Although not part of the plan to replace Rikers Island, new legislation that took effect in October 2018 has also reduced the population at the jail by requiring the transfer of 16-year-old and 17-year-old prisoners to juvenile detention centers. All 18-year-old offenders will join them as the next phase of the law goes into effect in October 2019. State bail reforms are also expected to contribute to a drop in the demand for jail beds, since most of the prisoners held at Rikers are pretrial detainees.
The new borough-based jails will have designs that feature more sunlight for prisoners and better observation by guards, plus more space for programming. Areas for pregnant prisoners and those with complicated medical needs are included in the Queens facility design. The Bronx jail includes retail space and over 200 affordable apartments – a mixed use that will require partial rezoning of the site. The New York City Council anticipates that construction will be completed in 2026. Meanwhile, opponents to the plan, including No New Jails NYC, have been mobilizing.

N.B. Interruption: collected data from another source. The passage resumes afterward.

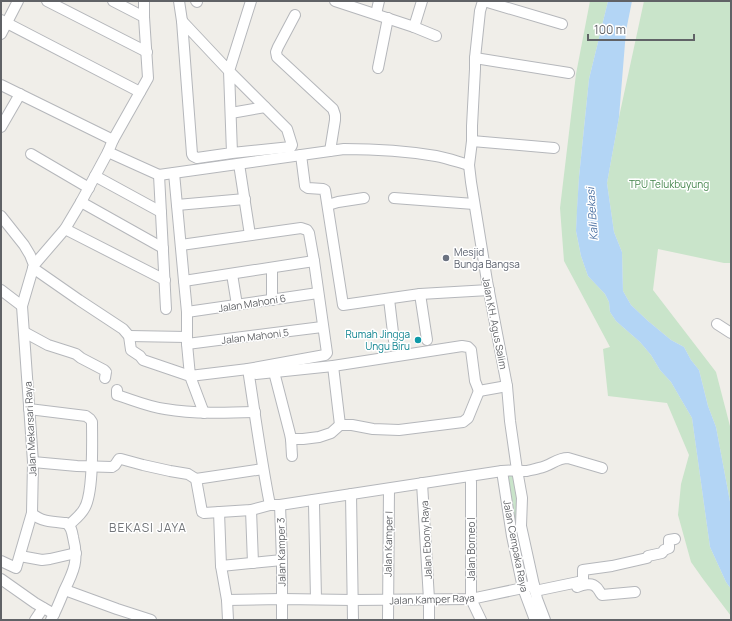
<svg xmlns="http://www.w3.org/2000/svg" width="732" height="621" font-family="Manrope,sans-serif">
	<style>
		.green { fill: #c9e4ca }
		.water { fill: #b3d5f5 }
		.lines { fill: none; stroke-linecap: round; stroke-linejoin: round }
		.minor-casing { stroke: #b5b7bb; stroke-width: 12 }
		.minor { stroke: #fff; stroke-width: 10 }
		.worship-dot { fill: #6b7280; stroke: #fff; stroke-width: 1.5 }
		.culture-dot { fill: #0f9aa8; stroke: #fff; stroke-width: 1.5 }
		.labels { text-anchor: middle; stroke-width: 3; stroke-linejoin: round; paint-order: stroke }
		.park-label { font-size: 10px; fill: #428349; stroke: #fff }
		.worship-label { font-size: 10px; fill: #5b616d; stroke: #fff; text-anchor: start }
		.street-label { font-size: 10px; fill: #606266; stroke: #fff }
		.culture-label { font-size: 10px; fill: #0d838f; stroke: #fff; text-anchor: end }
		.water-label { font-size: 11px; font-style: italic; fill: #5176a6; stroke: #fff }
		.quarter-label { font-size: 12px; letter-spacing: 1px; fill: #717478; stroke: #fff }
	</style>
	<rect width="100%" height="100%" fill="#f0eee9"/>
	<g class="green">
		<path d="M590,1H608L589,79L579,177L576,231L581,256L588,276L605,294L609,302L610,312L616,321L640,342L651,355L660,370L671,382L692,418L710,547L726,582L731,589V616L703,579L691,562L678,515L681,484L689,455L667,403L608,396L603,349L610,347L564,261L560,208L576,74Z"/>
		<path d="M644,1H731V263H724L658,249L653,290L716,372L731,430V507L716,427L708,406L699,370L691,360L684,347L671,340L648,321L631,305L623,291L622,252L614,232L607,183L619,117Z"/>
		<path d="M517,470L521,526L545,620L523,588L503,477Z"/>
	</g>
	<path class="water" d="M608,1H632L626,31L619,117L607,183L614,232L622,252L623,291L631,305L648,321L671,340L684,347L691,360L699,370L708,406L716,427L731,507V589L726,582L710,547L692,418L671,382L660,370L651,355L640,342L616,321L610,312L609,302L605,294L588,276L581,256L576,231L577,209L579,177L589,79Z"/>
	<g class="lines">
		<g class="minor-casing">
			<g id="minor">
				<path d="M47,1L147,52"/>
				<path d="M144,1V17"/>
				<path d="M179,1L182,21"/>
				<path d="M196,1L197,2"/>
				<path d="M335,1L414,27L422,1"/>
				<path d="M483,1L480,11L475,58V69L472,126V141L469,165L471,182L487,281L507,386L510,421L517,470L522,498L521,526L537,599L545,620"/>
				<path d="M484,1L562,24"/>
				<path d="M376,14L379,1"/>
				<path d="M295,15L278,47L276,52L277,57L333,109L335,115V120L330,151"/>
				<path d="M1,20L140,92"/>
				<path d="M414,27L436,36"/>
				<path d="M1,34L18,1"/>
				<path d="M475,58L569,73"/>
				<path d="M378,68L388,18"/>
				<path d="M1,85L113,140"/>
				<path d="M231,113L265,107"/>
				<path d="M1,127L20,94"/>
				<path d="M472,141L554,148"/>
				<path d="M108,152L159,175"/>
				<path d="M232,153L197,158L193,156L192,154L182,21L229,71L287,129L292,145L291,147L232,153L229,71L251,1"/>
				<path d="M31,154L89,188"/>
				<path d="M301,155L305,186L308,188L323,189L325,190L343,305L420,294L489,290"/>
				<path d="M239,164L250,235"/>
				<path d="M174,173L184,281L187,312V344L190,376L248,369"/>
				<path d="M159,175L344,149C373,149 407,151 436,156C447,158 458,162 469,165"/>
				<path d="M159,175L166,309"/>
				<path d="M95,176L161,212"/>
				<path d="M394,198L474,204"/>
				<path d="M81,202L163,248"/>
				<path d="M177,205L245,199"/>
				<path d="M328,205L338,202L364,198"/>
				<path d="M1,216L24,245L30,255L34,265L22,306L33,462L32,513C40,522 55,522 66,523C71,526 72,531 73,537C79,560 74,571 64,591C60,601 56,611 51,620"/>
				<path d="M65,229L165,280"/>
				<path d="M181,245L301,228L307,230L309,233L314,261L327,353L325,355L248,369C255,414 261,460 270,505"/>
				<path d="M34,265L65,229L81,202L108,152L113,140L148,78L144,17L113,1"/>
				<path d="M33,268L79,300L123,329L129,336L131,350L140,356L143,360L190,376L204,413"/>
				<path d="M272,268V300"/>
				<path d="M232,274L237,305"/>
				<path d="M184,281L314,261"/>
				<path d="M1,290L22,306"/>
				<path d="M420,294L427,340"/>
				<path d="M389,299L394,341"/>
				<path d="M187,312L318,293"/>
				<path d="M717,324L731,333"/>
				<path d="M24,332L48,345L70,352L76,354L81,358L104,370L106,372L105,378"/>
				<path d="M129,336L187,337"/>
				<path d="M187,344L322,327"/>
				<path d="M333,366L340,425"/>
				<path d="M274,372L290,434L291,439H303L319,437L331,433L340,425H352L373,429L399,430L463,422L468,418L479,391"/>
				<path d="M256,374L333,366L462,346L468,347L471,350L475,381L479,391L507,386"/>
				<path d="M117,390V395C133,400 149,407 165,409C195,414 225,413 255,412"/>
				<path d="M29,409L86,416L90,419L92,422C92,442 94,494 84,509C80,516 74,520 69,525"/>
				<path d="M291,439L292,456"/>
				<path d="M33,462L77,466L112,467L115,465L119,459H121L143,465L170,471L188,474L196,479"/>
				<path d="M263,469L196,479L202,512L204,513L251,510L270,505H280L502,471C510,470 519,471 527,471C531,470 536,469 539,468C551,466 556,458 568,458L602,468"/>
				<path d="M502,471L512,536L523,588L535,620"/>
				<path d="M470,476L471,482V599L481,620"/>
				<path d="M422,483L429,599V620"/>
				<path d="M351,494L353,620"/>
				<path d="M313,500L314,504L316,599"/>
				<path d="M280,505L282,560V620"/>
				<path d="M251,510L253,563"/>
				<path d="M219,512L221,566L227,600L228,620"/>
				<path d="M20,556L42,560L50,559L76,553"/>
				<path d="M1,561L16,568L32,513"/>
				<path d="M221,566L282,560"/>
				<path d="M1,579L35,603L54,614"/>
				<path d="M577,587C582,585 592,582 596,587C599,589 599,592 602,595L635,592"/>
				<path d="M65,590L117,609L151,620"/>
				<path d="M535,591L583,581V570L612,566L647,558L648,556L662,553L664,550L669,548V540L675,539"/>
				<path d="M227,600L282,599L353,600L471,599L523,588L534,585"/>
				<path d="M35,620L43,608"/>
				<path d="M388,620L389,489"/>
			</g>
		</g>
		<use href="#minor" class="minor"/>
	</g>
	<circle class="worship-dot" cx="446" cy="258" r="4"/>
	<circle class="culture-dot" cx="418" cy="340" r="4"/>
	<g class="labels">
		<g class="park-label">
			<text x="669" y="188">TPU Telukbuyung</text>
		</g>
		<g class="worship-label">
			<text x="454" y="256">Mesjid<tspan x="454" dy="12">Bunga Bangsa</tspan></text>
		</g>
		<g class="street-label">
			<text transform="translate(252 303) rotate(-9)" y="4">Jalan Mahoni 6</text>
			<text transform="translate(495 323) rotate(79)" y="4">Jalan KH. Agus Salim</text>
			<text transform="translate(255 336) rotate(-7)" y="4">Jalan Mahoni 5</text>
			<text transform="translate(30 429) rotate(-93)" y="4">Jalan Mekarsari Raya</text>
			<text transform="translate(426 540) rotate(-93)" y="4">Jalan Ebony Raya</text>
			<text transform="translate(388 544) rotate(-89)" y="4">Jalan Kamper I</text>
			<text transform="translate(516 546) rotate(79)" y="4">Jalan Cempaka Raya</text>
			<text transform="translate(471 549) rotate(-90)" y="4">Jalan Borneo I</text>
			<text transform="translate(281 552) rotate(-91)" y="4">Jalan Kamper 3</text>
			<text transform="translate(432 599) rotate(-2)" y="4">Jalan Kamper Raya</text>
		</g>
		<g class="culture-label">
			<text x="410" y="338">Rumah Jingga<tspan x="410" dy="12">Ungu Biru</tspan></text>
		</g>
		<g class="water-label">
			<text transform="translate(592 214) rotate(-94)" y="4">Kali Bekasi</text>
		</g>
		<g class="quarter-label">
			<text x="148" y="532">BEKASI JAYA</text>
		</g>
	</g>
	<rect width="732" height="621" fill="none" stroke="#606266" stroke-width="4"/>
	<path d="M588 34v6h106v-6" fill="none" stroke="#606266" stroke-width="2"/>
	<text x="594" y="34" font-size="12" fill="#606266" stroke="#ffffff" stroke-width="3" paint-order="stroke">100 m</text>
</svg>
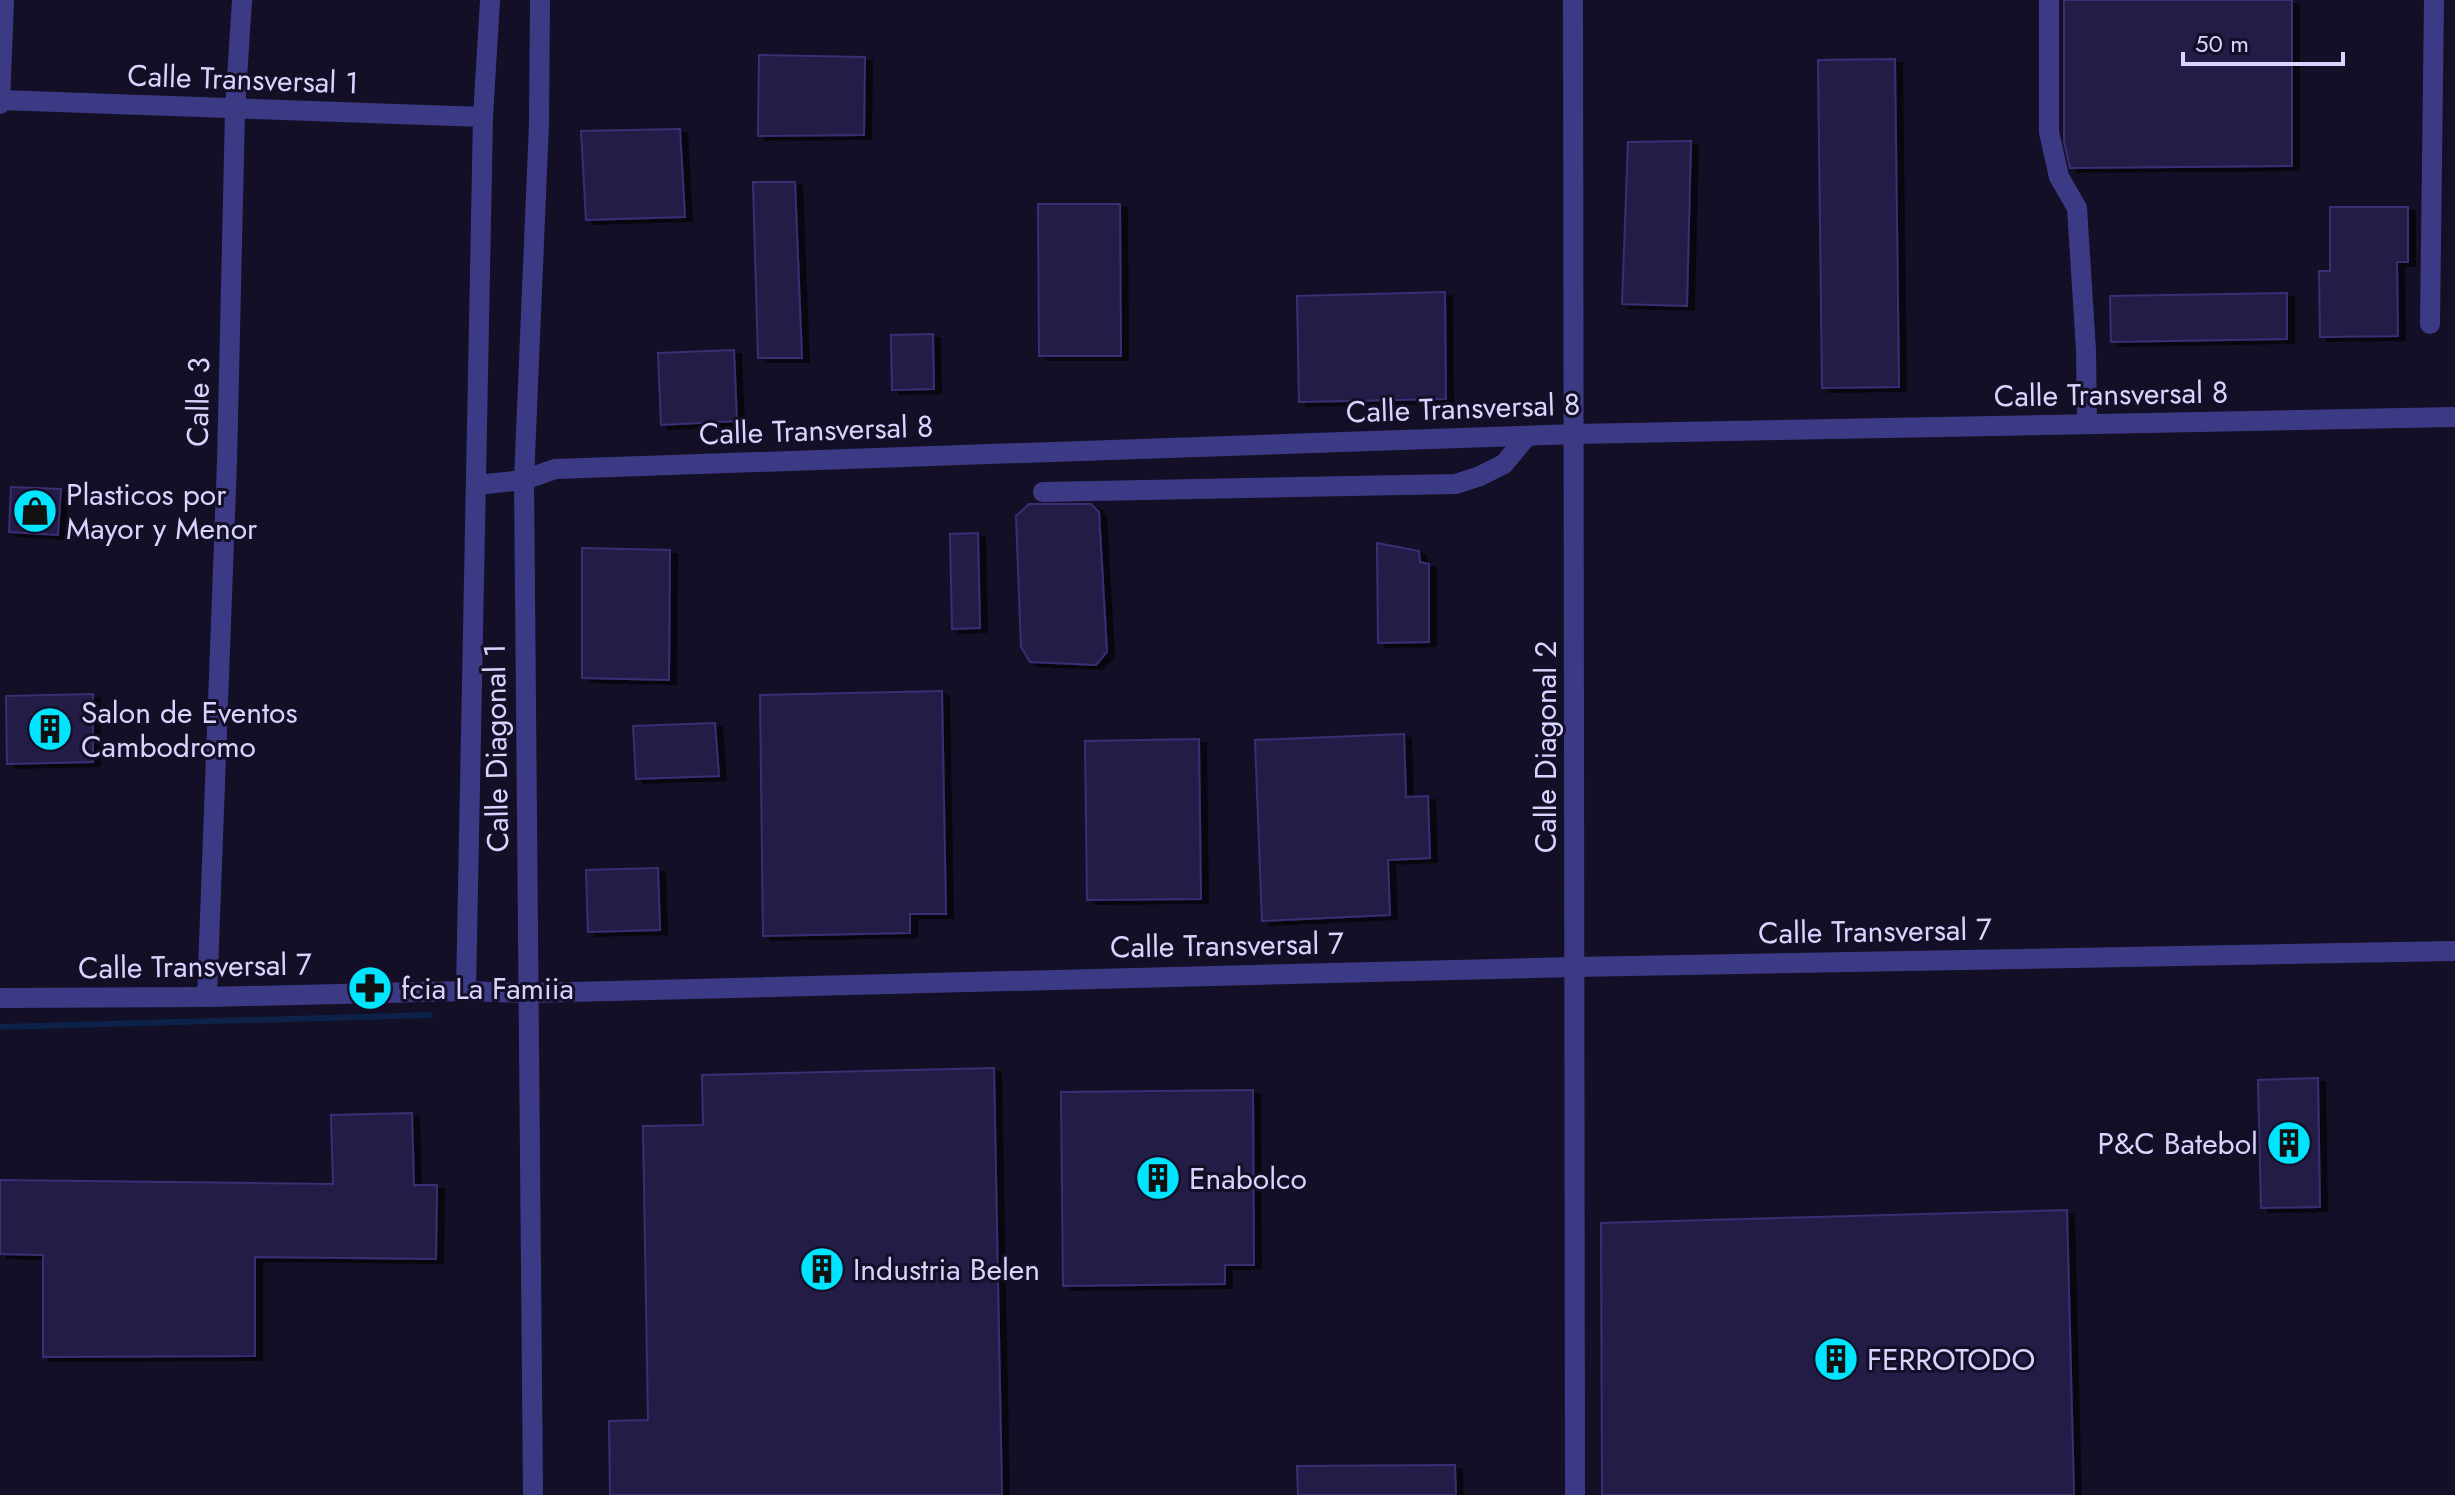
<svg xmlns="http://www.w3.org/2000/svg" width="2455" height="1495" font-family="Jost,sans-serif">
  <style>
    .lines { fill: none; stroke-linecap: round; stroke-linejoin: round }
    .stream { stroke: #0c2248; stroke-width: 6 }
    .building { fill: #241b47; stroke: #3b2d73; stroke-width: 2; filter: url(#shadow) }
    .minor { stroke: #3d3a85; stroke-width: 20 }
    .labels { text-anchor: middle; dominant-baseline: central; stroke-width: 6; stroke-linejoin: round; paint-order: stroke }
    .street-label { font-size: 30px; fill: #d9d4ff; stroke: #130f26 }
    .poi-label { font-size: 30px; fill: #d9d4ff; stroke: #130f26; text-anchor: start }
  </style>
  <defs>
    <filter id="shadow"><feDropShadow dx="7" dy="4" stdDeviation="0" flood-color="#0009"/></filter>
  </defs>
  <rect width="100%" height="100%" fill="#130f26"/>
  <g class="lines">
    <polyline class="stream" points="0,1027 430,1015"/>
  </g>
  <g class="building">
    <polygon points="2064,0 2292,0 2292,166 2070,168 2064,142"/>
    <polygon points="759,55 865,57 864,135 758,136"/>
    <polygon points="1895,59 1899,387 1822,388 1818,60"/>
    <polygon points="680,129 685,217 586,220 581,131"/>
    <polygon points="1691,141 1687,306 1622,304 1628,142"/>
    <polygon points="753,182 795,182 802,358 758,358"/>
    <polygon points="1038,204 1120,204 1121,356 1039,356"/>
    <polygon points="2330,207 2408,207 2408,262 2397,262 2398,336 2320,337 2319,271 2330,271"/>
    <polygon points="1445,292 1446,399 1299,402 1297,296"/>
    <polygon points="2287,293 2287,339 2111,342 2110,296"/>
    <polygon points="933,334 934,389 892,390 891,335"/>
    <polygon points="734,350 737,421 661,425 658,353"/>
    <polygon points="11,487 61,489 58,535 9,532"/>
    <polygon points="1029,504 1091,504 1099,512 1107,652 1096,665 1030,662 1021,647 1016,516"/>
    <polygon points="978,533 980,628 952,629 950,534"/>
    <polygon points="1377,543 1419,551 1420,562 1429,564 1429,642 1378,643"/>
    <polygon points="582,548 670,550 669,680 582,678"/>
    <polygon points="942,691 946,914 910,914 910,933 763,936 760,695"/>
    <polygon points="93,694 93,762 7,764 6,696"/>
    <polygon points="715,723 719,776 636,779 633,726"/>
    <polygon points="1404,734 1406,797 1428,796 1430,858 1388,860 1390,915 1262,921 1255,740"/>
    <polygon points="1199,739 1201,899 1087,900 1085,741"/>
    <polygon points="658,868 660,930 588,932 586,870"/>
    <polygon points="994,1068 1002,1495 610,1495 609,1421 648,1420 643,1126 703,1125 702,1075"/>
    <polygon points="2318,1078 2320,1207 2261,1208 2258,1080"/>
    <polygon points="1253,1090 1254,1265 1225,1265 1225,1284 1063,1286 1061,1092"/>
    <polygon points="412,1113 414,1185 437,1185 436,1259 255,1257 255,1356 43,1357 43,1255 0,1254 0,1180 333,1184 331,1115"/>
    <polygon points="2067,1210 2074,1495 1602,1495 1601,1223"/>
    <polygon points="1455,1465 1456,1495 1298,1495 1297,1466"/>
  </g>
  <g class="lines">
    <g class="minor">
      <polyline points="1573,0 1575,1495"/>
      <polyline points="2049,0 2049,132 2059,177 2077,208 2086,350 2087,424"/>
      <polyline points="0,100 483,117"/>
      <polyline points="0,104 4,0"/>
      <polyline points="2430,324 2434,0"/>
      <polyline points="476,485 524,480 555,469 1575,434 2455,417"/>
      <polyline points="1043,492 1456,484 1480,476 1504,464 1527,436"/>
      <polyline points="466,991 483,117 490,0"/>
      <polyline points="207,997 227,462 235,110 242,0"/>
      <polyline points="0,998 207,997 466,991 529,993 1574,967 2455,951"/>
      <polyline points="533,1495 524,480 539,123 540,0"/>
    </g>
  </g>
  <defs>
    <g id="shop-disc" transform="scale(2.3)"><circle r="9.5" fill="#00e5ff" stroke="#130f26"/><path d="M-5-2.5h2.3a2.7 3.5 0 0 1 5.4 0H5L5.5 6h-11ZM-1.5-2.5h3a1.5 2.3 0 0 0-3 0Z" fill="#111"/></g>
    <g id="building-disc" transform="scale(2.3)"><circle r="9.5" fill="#00e5ff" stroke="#130f26"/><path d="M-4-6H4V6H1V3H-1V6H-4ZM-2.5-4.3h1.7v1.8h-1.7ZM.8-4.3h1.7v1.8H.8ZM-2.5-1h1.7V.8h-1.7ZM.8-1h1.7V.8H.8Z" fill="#111"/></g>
    <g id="pharmacy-disc" transform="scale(2.3)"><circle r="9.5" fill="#00e5ff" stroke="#130f26"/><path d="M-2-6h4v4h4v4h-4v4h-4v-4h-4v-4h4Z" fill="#111"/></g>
  </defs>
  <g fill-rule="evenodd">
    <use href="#shop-disc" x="35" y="511"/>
    <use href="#building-disc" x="50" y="729"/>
    <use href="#pharmacy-disc" x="370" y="988"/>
    <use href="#building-disc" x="2289" y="1143"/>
    <use href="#building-disc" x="1158" y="1178"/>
    <use href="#building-disc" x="822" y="1269"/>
    <use href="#building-disc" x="1836" y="1359"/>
  </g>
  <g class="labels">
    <g class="street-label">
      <text transform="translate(243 79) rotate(2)">Calle Transversal 1</text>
      <text transform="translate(2111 394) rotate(-1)">Calle Transversal 8</text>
      <text transform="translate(198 402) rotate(-89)">Calle 3</text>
      <text transform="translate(1463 408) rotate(-2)">Calle Transversal 8</text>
      <text transform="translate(816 430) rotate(-2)">Calle Transversal 8</text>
      <text transform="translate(1545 747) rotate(-90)">Calle Diagonal 2</text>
      <text transform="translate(496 748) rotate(-91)">Calle Diagonal 1</text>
      <text transform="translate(1875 931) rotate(-1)">Calle Transversal 7</text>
      <text transform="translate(1227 945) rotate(-1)">Calle Transversal 7</text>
      <text transform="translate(195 966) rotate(-1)">Calle Transversal 7</text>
    </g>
    <g class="poi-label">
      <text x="66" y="494">Plasticos por<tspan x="66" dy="34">Mayor y Menor</tspan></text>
      <text x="81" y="712">Salon de Eventos<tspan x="81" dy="34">Cambodromo</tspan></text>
      <text x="401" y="988">fcia La Famiia</text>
      <text x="2258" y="1143" text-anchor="end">P&amp;C Batebol</text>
      <text x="1189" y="1178">Enabolco</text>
      <text x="853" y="1269">Industria Belen</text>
      <text x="1867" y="1359">FERROTODO</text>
    </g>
  </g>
  <path d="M2183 52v12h160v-12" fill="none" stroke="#d9d4ff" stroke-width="4"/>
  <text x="2195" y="52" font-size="24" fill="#d9d4ff" stroke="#130f26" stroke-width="6" paint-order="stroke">50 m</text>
</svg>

“This is supposed to be about rehabilitation,” said Councilman Donovan Richards, who promised not to back the plan unless meaningful changes in programming are made available to prisoners.
In the Bronx, Councilwoman Diana Ayla said she supported the current proposal. But borough president Ruben Diaz, Jr. opposed the proposed location of the new jail.
In September 2019, the Rikers replacement plan was approved by the city’s Planning Commission with the support of a group of faith leaders who said any flaws in the proposal were outweighed by the fact that Rikers Island “robs the imprisoned of their dignity, denies them justice, and deprives them of mercy.”
On October 17, 2019, the City Council voted to approve the $8.7 billion land use plan to build four new borough-based jails upon the closure of Rikers.
“Today is a day that the history books will look back on as a good day for New York City,” stated Council Speaker Corey Johnson. “This is a step forward, this is progress, this is the right thing to do.”
However, protestors at the Council meeting decried the construction of the new facilities as a continuation of mass incarceration in the city, chanting, “No new jails.”